In order to answer this question, let us note that the uncertainty principle in the phase-space picture of quantum mechanics is stated in terms of the minimum area in phase space for a given pair of conjugate variables. The minimum area is determined by Planck’s constant. Thus we are allowed to expand the phase space, but are not allowed to contract it. With this point in mind, let us go back to ${G}_{3}$ of Equation (23), which generates transformations that simultaneously expand one phase space and contract the other.
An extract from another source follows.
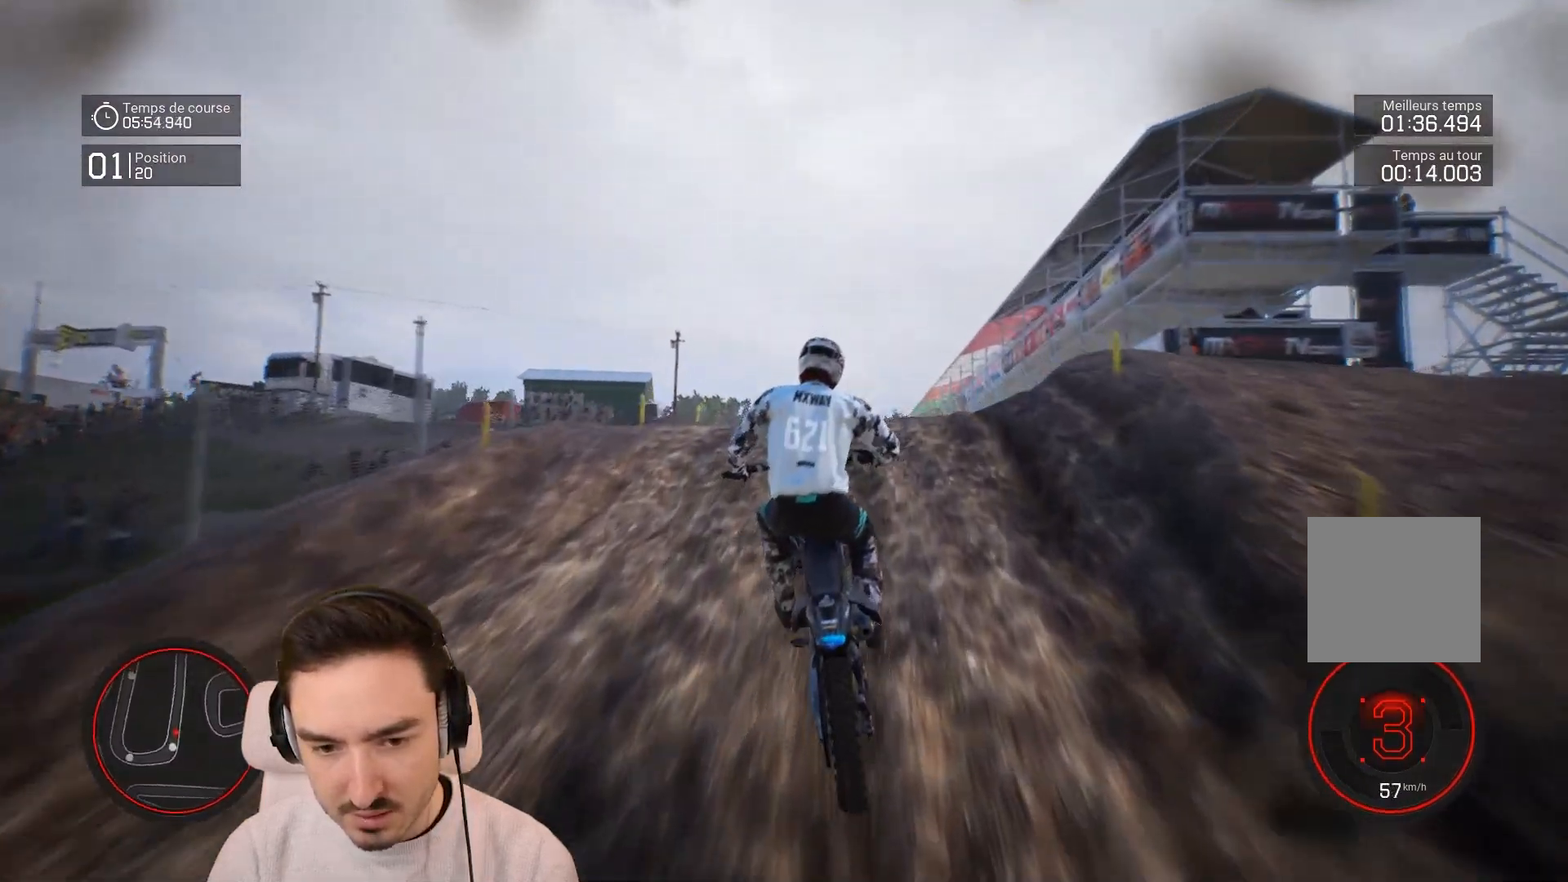
{"buttons": ["R2"], "left_stick": "up", "right_stick": "up", "events": [[100, "left_stick", "left"], [317, "left_stick", "up-left"], [383, "right_stick", "up"], [417, "left_stick", "up"]]}
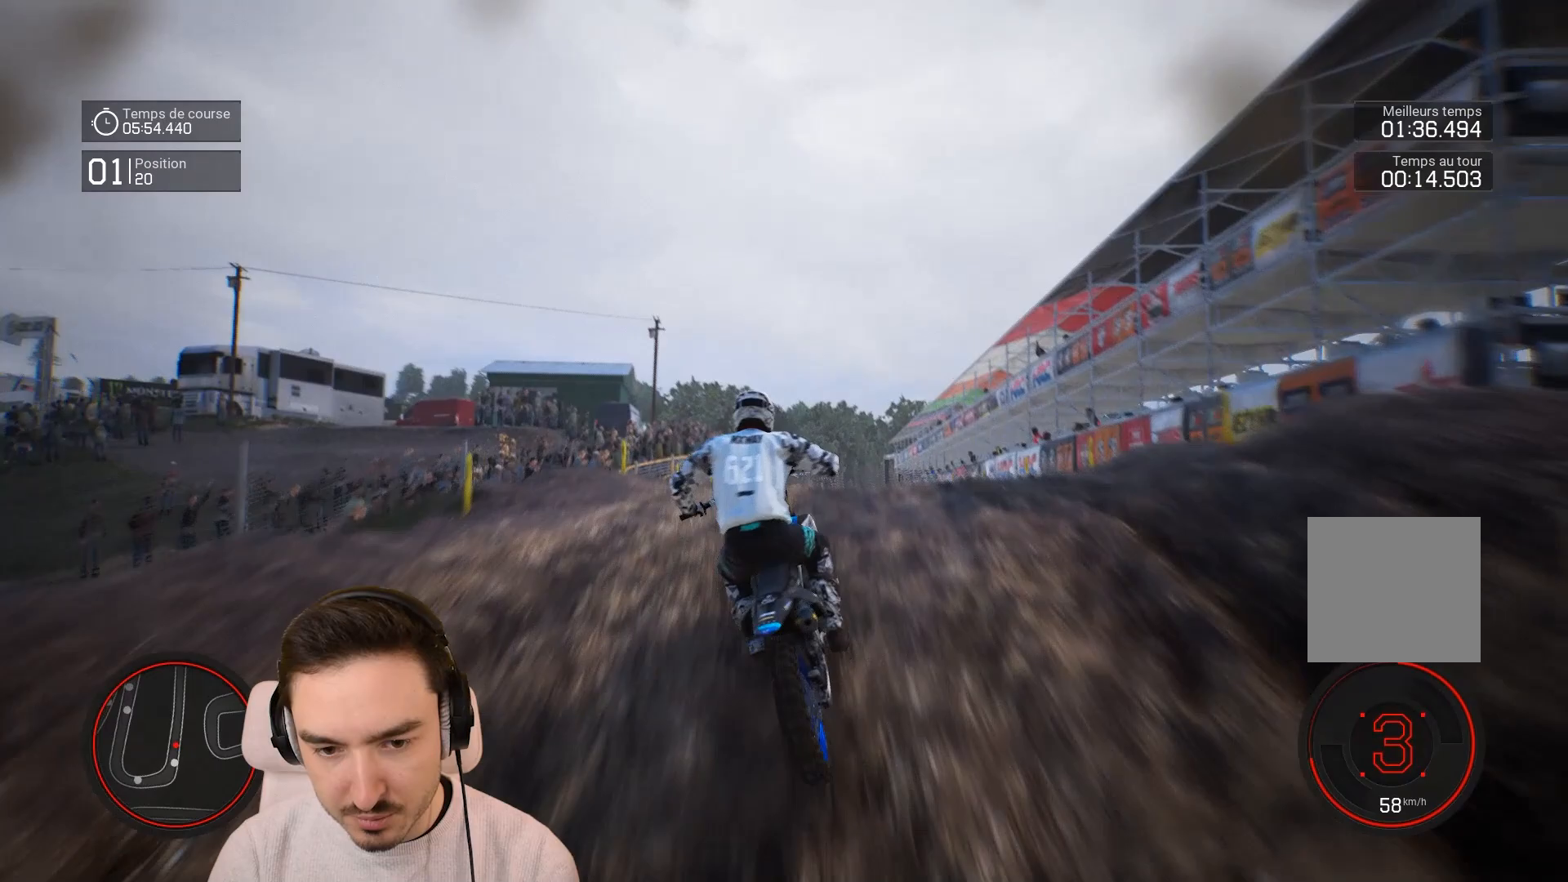
{"buttons": ["R2"], "left_stick": "center", "right_stick": "up", "events": [[350, "left_stick", "center"]]}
Thus, the ${G}_{3}$ generator is not acceptable in quantum mechanics even though it generates well-defined mathematical transformations of the Wigner function.

If the five generators of Equations (22) and (23) are added to the ten generators given in Equations (15) and (16), there are fifteen generators. They satisfy the following set of commutation relations.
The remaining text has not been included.